Down from the squash, a stand of sunflowers stretched high. My cousin was hoping they would bloom by the time she left but they just kept growing taller, waiting for the perfect temperature to send out their yellow glory. The dogs barked that my cousin was home just as I was tossing armloads of weeds into the woods. The garden was weeded but the mating beetles were still doing their thing on the peas. We cleaned up to go hear live bluegrass on Signal Mountain at the Mountain Opry down in Chattanooga.
On the way down the mountain, I told my cousin’s friend Julie about the garden.
“It looks like something is eating the cauliflower. I can’t figure out what it is.” I told her. “I found little millipede things in the dirt below the plants. I wonder if they are climbing up and eating the leaves at night.”
Julie didn’t know what could be eating the plants.
“Have you seen any Japanese beetles?” she asked. “They can devastate your garden. I don’t like to kill anything but they were bad last summer. They’re not the brightest bugs, kind of slow. I flick them into a cup of soapy water – it’s kind of rewarding.”
“Wait, what do they look like? Kind of square?”
“Yeah, or oval.”
“Copper or jade-colored? Do they move their legs like this?” I moved my arm like I was trying to get something off my neck.
“I don’t know about their legs,” she laughed. Then I pulled out my camera and showed her the pictures of the mating beetles.
“Yep, those. They’ll eat everything.”
“They were mating in the garden all over the peas – I had no idea!” No wonder I took offense. Something old in my genes had told me not to be comfortable with their flamboyant display. First found in New Jersey in 1916, the Japanese beetle is so destructive to more than 300 different plants that the Animal & Plant Health Inspection Service has issued quarantines in some infested states.
“You’ll want to take care of them.”
That night, I realized my first mistake was not tucking in my shirt while gardening. I counted 18 chigger and mosquito bites around my waistline and lay in bed scratching. They’d climbed up my shirt and even attacked my belly-button which bled a little in outrageous pain. I still had never seen the mysterious chigger but I no longer doubted their existence. The beetles were another story and I made a note that the empty milk jug would make a perfect trap for drowning them. I looked forward to flicking them, two by mating two, into the jug. I almost dreamed about their little arms scratching their heads in confusion and finally fell asleep.
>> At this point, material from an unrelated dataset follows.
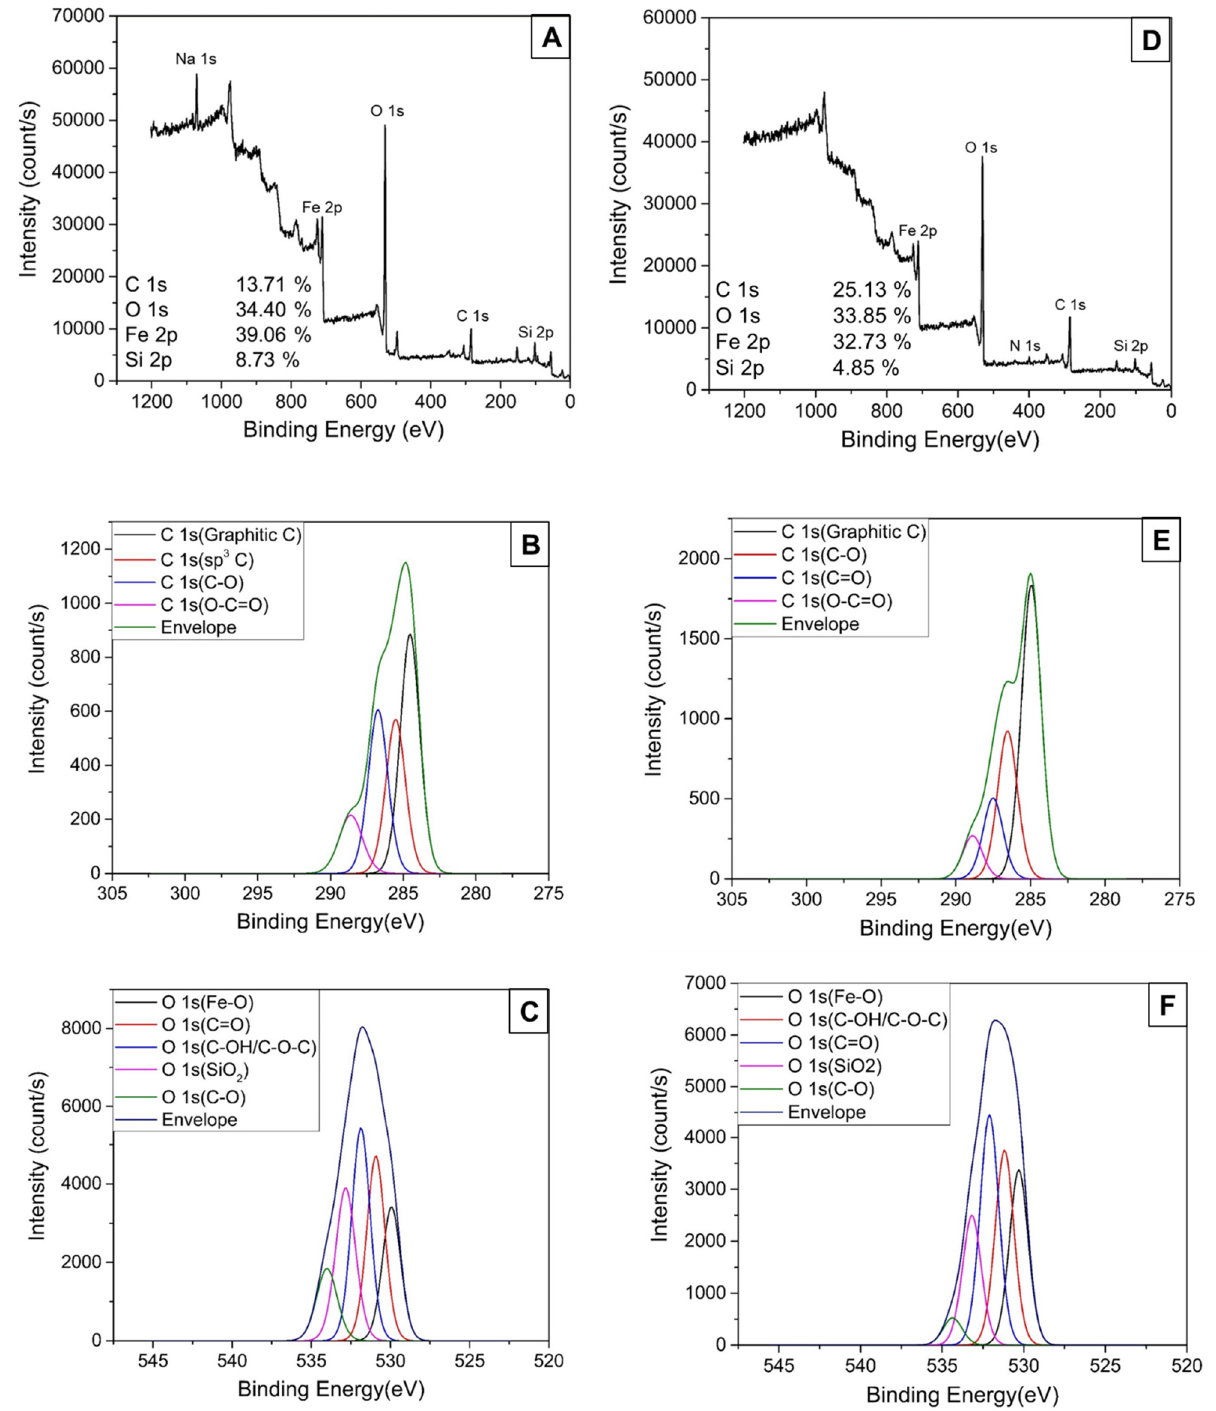
Figure 3. ( A ) The wide-scan XPS, ( B , C ) high-resolution C 1s and O 1s spectra of fresh MBGA2-1 ( D ) The wide-scan XPS, ( E , F ) high-resolution C 1s and O 1s spectra of MBGA2-1 after 4 cycles using 0.1 M NaOH as eluent. 0.1 M NaOH as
The next morning, I filled my coffee cup and walked into the garden with the milk jug. I tucked in my shirt and tucked my pants into my socks. I had steeled myself for the war against the beetles but the leaves of the snow pea were empty. I found one beetle that didn’t get the memo and flicked him into the jug. Eerily, I wondered if they had moved on, their deed done for a time, or if I had been too quick to judge their intelligence. It was as if the beetles had heard my thoughts last night. Somehow they were gone.